_DATA SHOWN_
####################

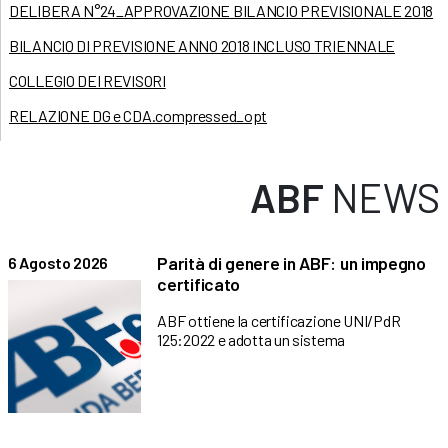
DELIBERA N°24_APPROVAZIONE BILANCIO PREVISIONALE 2018
BILANCIO DI PREVISIONE ANNO 2018 INCLUSO TRIENNALE
COLLEGIO DEI REVISORI
RELAZIONE DG e CDA.compressed_opt
ABF
NEWS
Parità di genere in ABF: un impegno
6 Agosto 2026
certificato
ABF ottiene la certificazione UNI/PdR
125:2022 e adotta un sistema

####################

_WHAT IS NEEDED_
Only a number is wanted here: how many lines of the records above hold the word "BILANCIO".

_TASK OUTPUT_
2